Die Bauten gehören heute der GSW und der Deutschen Wohnen AG. Die GSW hat gemeinsam mit dem Landesdenkmalamt 2004 zum 75. Geburtstag der Siedlung zehn Wegweiser mit vielen Informationen zu den Gebäuden und ihren Architekten aufgestellt. So ist ein Spaziergang durch die Siedlung auch ohne Kiezführer informativ. Die Deutsche Wohnen AG hat eine Infostation mit Café an der Goebelstraße 2 (Ecke Geißlerpfad) eingegerichtet. Sie wird von “Ticket B – Stadtführungen von Architekten“ und ist sonntags von 10 bis 18 Uhr geöffnet. Spezielle Führungen können hier vereinbart werden.

Heilmannring 60
Hier ist auf einer großen refliefartigen Bronzetafel auf einer Betonplatte ein Überblicksplan von Siemensstadt zu sehen. Dahinter steht die Infotafel Nr.10:
“Hans Scharoun Atelier und Wohngehöfte”
Wir werden jetzt nur noch einen kleinen Teil der Siedlung sehen können, aber man kann sie jederzeit anhand der 10 Informationstafeln selbst erkunden.
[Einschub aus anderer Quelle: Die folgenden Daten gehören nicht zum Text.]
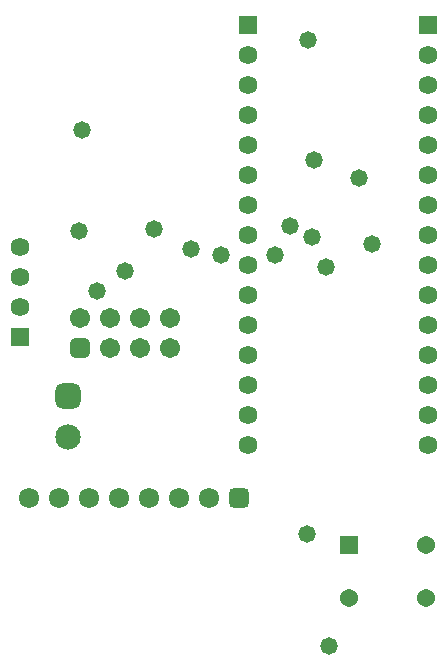
<source format=gbs>
G04*
G04 #@! TF.GenerationSoftware,Altium Limited,Altium Designer,25.6.2 (33)*
G04*
G04 Layer_Color=16711935*
%FSLAX44Y44*%
%MOMM*%
G71*
G04*
G04 #@! TF.SameCoordinates,F49642FE-DF47-4963-9727-11F46748976D*
G04*
G04*
G04 #@! TF.FilePolarity,Negative*
G04*
G01*
G75*
%ADD24C,1.7032*%
G04:AMPARAMS|DCode=25|XSize=1.7032mm|YSize=1.7032mm|CornerRadius=0.4766mm|HoleSize=0mm|Usage=FLASHONLY|Rotation=0.000|XOffset=0mm|YOffset=0mm|HoleType=Round|Shape=RoundedRectangle|*
%AMROUNDEDRECTD25*
21,1,1.7032,0.7500,0,0,0.0*
21,1,0.7500,1.7032,0,0,0.0*
1,1,0.9532,0.3750,-0.3750*
1,1,0.9532,-0.3750,-0.3750*
1,1,0.9532,-0.3750,0.3750*
1,1,0.9532,0.3750,0.3750*
%
%ADD25ROUNDEDRECTD25*%
%ADD26R,1.5900X1.5900*%
%ADD27C,1.5900*%
%ADD28R,1.5400X1.5400*%
%ADD29C,1.5400*%
G04:AMPARAMS|DCode=30|XSize=2.1532mm|YSize=2.1532mm|CornerRadius=0.5891mm|HoleSize=0mm|Usage=FLASHONLY|Rotation=270.000|XOffset=0mm|YOffset=0mm|HoleType=Round|Shape=RoundedRectangle|*
%AMROUNDEDRECTD30*
21,1,2.1532,0.9750,0,0,270.0*
21,1,0.9750,2.1532,0,0,270.0*
1,1,1.1782,-0.4875,-0.4875*
1,1,1.1782,-0.4875,0.4875*
1,1,1.1782,0.4875,0.4875*
1,1,1.1782,0.4875,-0.4875*
%
%ADD30ROUNDEDRECTD30*%
%ADD31C,2.1532*%
%ADD32C,1.7232*%
G04:AMPARAMS|DCode=33|XSize=1.7232mm|YSize=1.7232mm|CornerRadius=0.4816mm|HoleSize=0mm|Usage=FLASHONLY|Rotation=180.000|XOffset=0mm|YOffset=0mm|HoleType=Round|Shape=RoundedRectangle|*
%AMROUNDEDRECTD33*
21,1,1.7232,0.7600,0,0,180.0*
21,1,0.7600,1.7232,0,0,180.0*
1,1,0.9632,-0.3800,0.3800*
1,1,0.9632,0.3800,0.3800*
1,1,0.9632,0.3800,-0.3800*
1,1,0.9632,-0.3800,-0.3800*
%
%ADD33ROUNDEDRECTD33*%
%ADD34C,1.4732*%
D24*
X496570Y445770D02*
D03*
X471170D02*
D03*
X496570Y420370D02*
D03*
X471170D02*
D03*
X445770Y445770D02*
D03*
Y420370D02*
D03*
X420370Y445770D02*
D03*
D25*
Y420370D02*
D03*
D26*
X562610Y693420D02*
D03*
X715010D02*
D03*
X369570Y429260D02*
D03*
D27*
X715010Y668020D02*
D03*
Y337820D02*
D03*
Y363220D02*
D03*
Y388620D02*
D03*
Y414020D02*
D03*
Y439420D02*
D03*
Y464820D02*
D03*
Y490220D02*
D03*
Y515620D02*
D03*
Y541020D02*
D03*
Y566420D02*
D03*
Y591820D02*
D03*
Y617220D02*
D03*
Y642620D02*
D03*
X562610Y337820D02*
D03*
Y363220D02*
D03*
Y388620D02*
D03*
Y414020D02*
D03*
Y439420D02*
D03*
Y464820D02*
D03*
Y490220D02*
D03*
Y515620D02*
D03*
Y541020D02*
D03*
Y566420D02*
D03*
Y591820D02*
D03*
Y617220D02*
D03*
Y642620D02*
D03*
Y668020D02*
D03*
X369570Y505460D02*
D03*
Y480060D02*
D03*
Y454660D02*
D03*
D28*
X648220Y253640D02*
D03*
D29*
X713220D02*
D03*
X648220Y208640D02*
D03*
X713220D02*
D03*
D30*
X409750Y379450D02*
D03*
D31*
Y344450D02*
D03*
D32*
X377190Y293370D02*
D03*
X402590D02*
D03*
X504190D02*
D03*
X529590D02*
D03*
X478790D02*
D03*
X453390D02*
D03*
X427990D02*
D03*
D33*
X554990D02*
D03*
D34*
X458470Y485140D02*
D03*
X482600Y520700D02*
D03*
X631190Y167640D02*
D03*
X612140Y262890D02*
D03*
X585470Y499110D02*
D03*
X434880Y468630D02*
D03*
X514350Y504190D02*
D03*
X618490Y579120D02*
D03*
X613410Y680720D02*
D03*
X421640Y604520D02*
D03*
X667290Y508000D02*
D03*
X539750Y499110D02*
D03*
X419100Y519430D02*
D03*
X656590Y563880D02*
D03*
X616782Y513912D02*
D03*
X628650Y488950D02*
D03*
X598170Y523240D02*
D03*
M02*

</source>
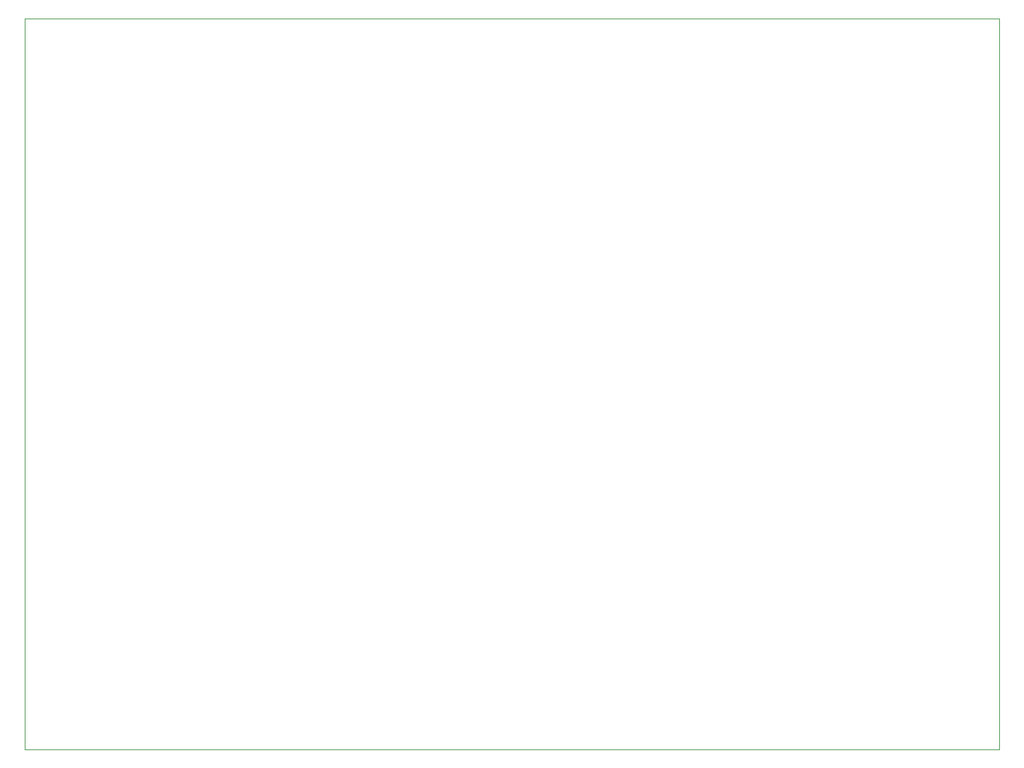
<source format=gbr>
%TF.GenerationSoftware,KiCad,Pcbnew,5.1.6-c6e7f7d~87~ubuntu20.04.1*%
%TF.CreationDate,2020-11-03T02:20:16-05:00*%
%TF.ProjectId,radio,72616469-6f2e-46b6-9963-61645f706362,rev?*%
%TF.SameCoordinates,Original*%
%TF.FileFunction,Profile,NP*%
%FSLAX46Y46*%
G04 Gerber Fmt 4.6, Leading zero omitted, Abs format (unit mm)*
G04 Created by KiCad (PCBNEW 5.1.6-c6e7f7d~87~ubuntu20.04.1) date 2020-11-03 02:20:16*
%MOMM*%
%LPD*%
G01*
G04 APERTURE LIST*
%TA.AperFunction,Profile*%
%ADD10C,0.050000*%
%TD*%
G04 APERTURE END LIST*
D10*
X170000000Y-50000000D02*
X50000000Y-50000000D01*
X170000000Y-140000000D02*
X170000000Y-50000000D01*
X50000000Y-140000000D02*
X170000000Y-140000000D01*
X50000000Y-50000000D02*
X50000000Y-140000000D01*
M02*

</source>
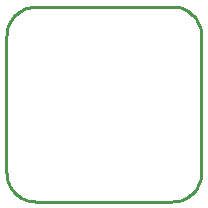
<source format=gbr>
G04 EAGLE Gerber RS-274X export*
G75*
%MOMM*%
%FSLAX34Y34*%
%LPD*%
%IN*%
%IPPOS*%
%AMOC8*
5,1,8,0,0,1.08239X$1,22.5*%
G01*
%ADD10C,0.254000*%


D10*
X0Y25400D02*
X97Y23186D01*
X386Y20989D01*
X865Y18826D01*
X1532Y16713D01*
X2380Y14666D01*
X3403Y12700D01*
X4594Y10831D01*
X5942Y9073D01*
X7440Y7440D01*
X9073Y5942D01*
X10831Y4594D01*
X12700Y3403D01*
X14666Y2380D01*
X16713Y1532D01*
X18826Y865D01*
X20989Y386D01*
X23186Y97D01*
X25400Y0D01*
X139700Y0D01*
X141861Y39D01*
X144010Y266D01*
X146131Y680D01*
X148208Y1276D01*
X150226Y2052D01*
X152168Y3000D01*
X154019Y4114D01*
X155767Y5386D01*
X157397Y6804D01*
X158898Y8360D01*
X160257Y10040D01*
X161465Y11833D01*
X162511Y13723D01*
X163389Y15698D01*
X164092Y17742D01*
X164613Y19839D01*
X164950Y21974D01*
X165100Y24130D01*
X165100Y140970D01*
X164950Y143126D01*
X164614Y145261D01*
X164092Y147358D01*
X163389Y149402D01*
X162511Y151377D01*
X161465Y153267D01*
X160257Y155060D01*
X158898Y156740D01*
X157398Y158296D01*
X155767Y159714D01*
X154019Y160986D01*
X152168Y162100D01*
X150226Y163048D01*
X148208Y163824D01*
X146131Y164421D01*
X144010Y164834D01*
X141861Y165061D01*
X139700Y165100D01*
X25400Y165100D01*
X23186Y165003D01*
X20989Y164714D01*
X18826Y164235D01*
X16713Y163568D01*
X14666Y162720D01*
X12700Y161697D01*
X10831Y160506D01*
X9073Y159158D01*
X7440Y157661D01*
X5942Y156027D01*
X4594Y154269D01*
X3403Y152400D01*
X2380Y150435D01*
X1532Y148387D01*
X865Y146274D01*
X386Y144111D01*
X97Y141914D01*
X0Y139700D01*
X0Y25400D01*
M02*

</source>
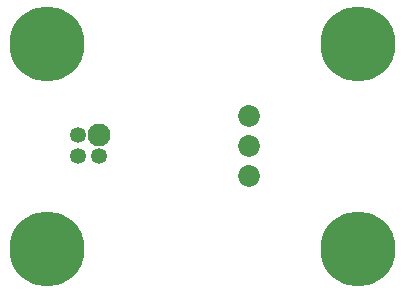
<source format=gbs>
G04*
G04 #@! TF.GenerationSoftware,Altium Limited,Altium Designer,20.2.6 (244)*
G04*
G04 Layer_Color=16711935*
%FSLAX25Y25*%
%MOIN*%
G70*
G04*
G04 #@! TF.SameCoordinates,24C1D65A-0545-48CF-8A99-6B624FE080D9*
G04*
G04*
G04 #@! TF.FilePolarity,Negative*
G04*
G01*
G75*
%ADD24C,0.25000*%
%ADD25C,0.07284*%
%ADD26C,0.07677*%
%ADD27C,0.05315*%
D24*
X118701Y83268D02*
D03*
Y15157D02*
D03*
X15157D02*
D03*
Y83268D02*
D03*
D25*
X82362Y59370D02*
D03*
Y49370D02*
D03*
Y39370D02*
D03*
D26*
X32465Y52953D02*
D03*
D27*
Y45882D02*
D03*
X25394Y52953D02*
D03*
Y45882D02*
D03*
M02*

</source>
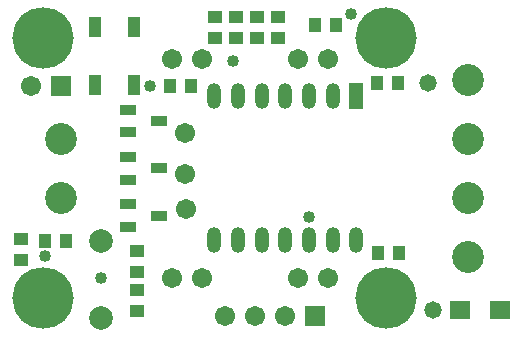
<source format=gts>
%FSTAX24Y24*%
%MOIN*%
G70*
G01*
G75*
G04 Layer_Color=8388736*
%ADD10R,0.0394X0.0787*%
%ADD11O,0.0394X0.0787*%
%ADD12R,0.0591X0.0551*%
%ADD13R,0.0315X0.0374*%
%ADD14R,0.0374X0.0315*%
%ADD15R,0.0472X0.0256*%
%ADD16R,0.0354X0.0591*%
%ADD17C,0.0100*%
%ADD18C,0.0300*%
%ADD19C,0.0600*%
%ADD20C,0.0900*%
%ADD21C,0.0200*%
%ADD22C,0.0400*%
%ADD23R,0.1250X0.1100*%
%ADD24C,0.0984*%
%ADD25C,0.0591*%
%ADD26C,0.0709*%
%ADD27R,0.0591X0.0591*%
%ADD28C,0.1969*%
%ADD29C,0.0320*%
%ADD30C,0.0500*%
%ADD31C,0.0800*%
%ADD32C,0.0079*%
%ADD33C,0.0020*%
%ADD34C,0.0080*%
%ADD35C,0.0070*%
%ADD36R,0.0474X0.0867*%
%ADD37O,0.0474X0.0867*%
%ADD38R,0.0671X0.0631*%
%ADD39R,0.0395X0.0454*%
%ADD40R,0.0454X0.0395*%
%ADD41R,0.0552X0.0336*%
%ADD42R,0.0434X0.0671*%
%ADD43C,0.1064*%
%ADD44C,0.0671*%
%ADD45C,0.0789*%
%ADD46R,0.0671X0.0671*%
%ADD47C,0.2049*%
%ADD48C,0.0400*%
%ADD49C,0.0580*%
D36*
X032464Y031363D02*
D03*
D37*
X031677D02*
D03*
X030889D02*
D03*
X030102D02*
D03*
X029315D02*
D03*
X028527D02*
D03*
X02774D02*
D03*
Y02656D02*
D03*
X028527D02*
D03*
X029315D02*
D03*
X030102D02*
D03*
X030889D02*
D03*
X031677D02*
D03*
X032464D02*
D03*
D38*
X037267Y024237D02*
D03*
X035929D02*
D03*
D39*
X031804Y03375D02*
D03*
X031096D02*
D03*
X033196Y02615D02*
D03*
X033904D02*
D03*
X022804Y02655D02*
D03*
X022096D02*
D03*
X026246Y0317D02*
D03*
X026954D02*
D03*
X033146Y0318D02*
D03*
X033854D02*
D03*
D40*
X0213Y026604D02*
D03*
Y025896D02*
D03*
X02985Y034004D02*
D03*
Y033296D02*
D03*
X02915Y034004D02*
D03*
Y033296D02*
D03*
X02845Y034004D02*
D03*
Y033296D02*
D03*
X02775Y034004D02*
D03*
Y033296D02*
D03*
X02515Y026204D02*
D03*
Y025496D02*
D03*
Y024904D02*
D03*
Y024196D02*
D03*
D41*
X0259Y027387D02*
D03*
X024855Y027761D02*
D03*
Y027013D02*
D03*
X0259Y028962D02*
D03*
X024855Y029336D02*
D03*
Y028588D02*
D03*
Y030163D02*
D03*
Y030911D02*
D03*
X0259Y030537D02*
D03*
D42*
X025043Y031737D02*
D03*
X023744D02*
D03*
Y033667D02*
D03*
X025043D02*
D03*
D43*
X036204Y031915D02*
D03*
Y029946D02*
D03*
Y027978D02*
D03*
Y026009D02*
D03*
X022622Y029946D02*
D03*
Y027978D02*
D03*
D44*
X026321Y025312D02*
D03*
X031521D02*
D03*
X027321D02*
D03*
X030521D02*
D03*
X031521Y032612D02*
D03*
X026321D02*
D03*
X027321D02*
D03*
X030521D02*
D03*
X021622Y031718D02*
D03*
X030086Y024041D02*
D03*
X029086D02*
D03*
X028086D02*
D03*
X0268Y0276D02*
D03*
X026756Y028765D02*
D03*
Y030143D02*
D03*
D45*
X02395Y02397D02*
D03*
Y02653D02*
D03*
D46*
X022622Y031718D02*
D03*
X031086Y024041D02*
D03*
D47*
X022031Y024631D02*
D03*
Y033293D02*
D03*
X033448Y024631D02*
D03*
Y033293D02*
D03*
D48*
X0323Y0341D02*
D03*
X022096Y026046D02*
D03*
X0309Y02735D02*
D03*
X02835Y03255D02*
D03*
X02395Y0253D02*
D03*
X0256Y0317D02*
D03*
D49*
X035023Y024237D02*
D03*
X03485Y0318D02*
D03*
M02*

</source>
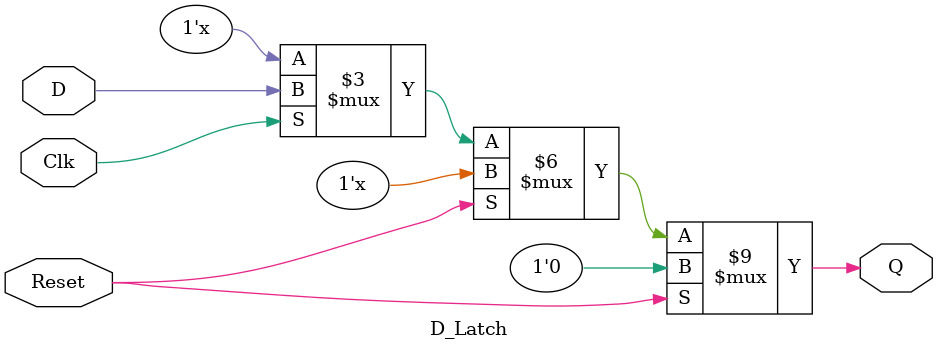
<source format=v>

module D_Latch (
    input  wire Clk,     // level-sensitive enable (latch opens when Clk=1)
    input  wire Reset,   // async active-high reset
    input  wire D,       // data input
    output reg  Q        // latched output
);

    // Latch modeling: level-sensitive behavior
    // Sensitivity list includes signals that can change Q "immediately"
    always @(*) begin
        if (Reset) begin
            Q = 1'b0;             // async clear
        end else if (Clk) begin
            Q = D;                // transparent when Clk=1
        end
        // else: no assignment → Q retains previous value (latch behavior)
    end

endmodule

</source>
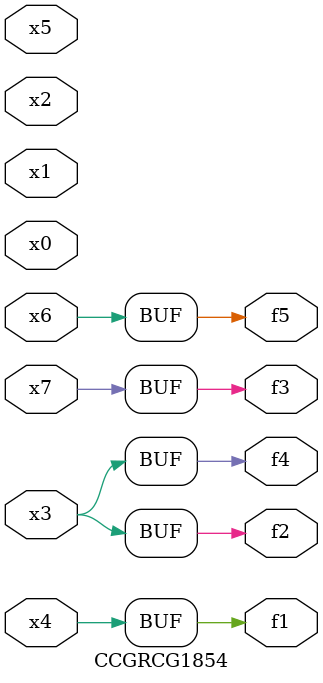
<source format=v>
module CCGRCG1854(
	input x0, x1, x2, x3, x4, x5, x6, x7,
	output f1, f2, f3, f4, f5
);
	assign f1 = x4;
	assign f2 = x3;
	assign f3 = x7;
	assign f4 = x3;
	assign f5 = x6;
endmodule

</source>
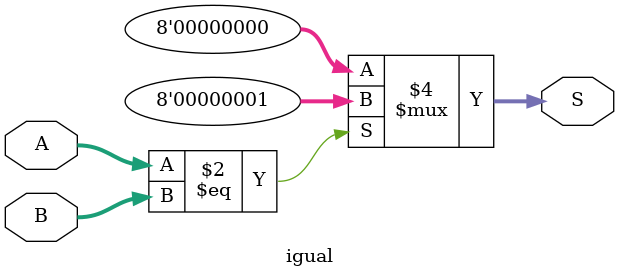
<source format=v>
module igual(
    input [7:0] A, B,  
    output reg [7:0] S
);

    always @ (A or B) begin  
        if (A == B) begin
            S = 8'b00000001;
        end else begin
            S = 8'b00000000;
        end
    end

endmodule

</source>
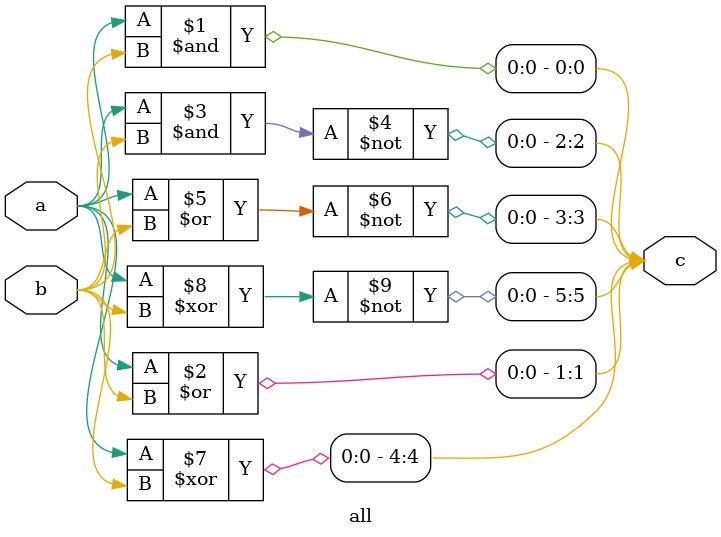
<source format=v>
module all(a,b,c);

input a,b;

output [5:0]c;

assign c[0]=a&b;

assign c[1]=a|b;

assign c[2]=~(a&b);

assign c[3]=~(a|b);

assign c[4]=a^b;

assign c[5]=~(a^b);

endmodule
</source>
Goebelstraße 11-113: Langer Jammer
Eines der bekanntesten und größten Bauwerke der Siedlung ist der »Lange Jammer« von Otto Bartning mit seiner monotonen, scheinbar endlos, nämlich 500 Meter langen, gekrümmten Vorderfront. Die Wohnungen mit durchschnittlich 54 m² Fläche sind für die damaligen Verhältnisse großzügig mit Bad, WC und Heizung ausgestattet. Die 1929 bis 1930 gebaute Anlage galt als modern und wegweisend.

Goebelstraße 1-9: Scharoun-Haus
Der expressionistische Bau mit pinkfarbenen den Balkonen und Bullaugen stammt von Hans Scharoun. Im Zweiten Weltkrieg wurde der östliche Abschluss des “Langen Jammers”, den Otto Bartning 1929 gebaut hat, hier am Goebelplatz stark zerstört. Hans Scharoun ließ die Bauruine abreißen und schuf Ende der 50er Jahre dieses Laubenganghaus als neuen Abschluss des “Langen Jammers” – ganz im Stil des Neuen Bauens, und doch als eigenwilligen, auch farblichen neuen Akzent.

Goebelplatz, 14.4.2012, Foto: KHMM

Goebelplatz, 14.4.2012, Foto: KHMM

Goebelplatz
Der Goebelplatz wurde 1930 benannt nach dem Uhrmacher und Erfinder Henry Goebel. Er hieß eigentlich Johann Heinrich Christoph Göbel, wurde1818 in Springe geboren und wanderte 1848 nach Amerika aus. 1893 starb er in New York. Er gilt als Erfinder der Glühlampe, die Thomas Alva Edison seit 1879 technisch auswertete und industriell produzierte.
Der Goebelplatz ist Mittelpunkt des Charlottenburger Teils der Großsiedlung Siemensstadt. Die Häuser ringsum stammen von berühmten Architekten wie Walter Gropius, Otto Bartning, Hugo Häring und Rudolf Henning. Der Platz wurde nach der Erklärung zum Weltkulturerbe in seinem ursprünglichen Zustand wieder hergestellt, neu bepflanzt und damit für die Bürgerinnen und Bürger als Aufenthaltsort wieder attraktiver gemacht. Weitere Arbeiten im Bereich der Goebelstraße und des Jungfernheideweges werden mit 500 000 Euro aus Bundesmitteln zur Pflege des Weltkulturerbes finanziert.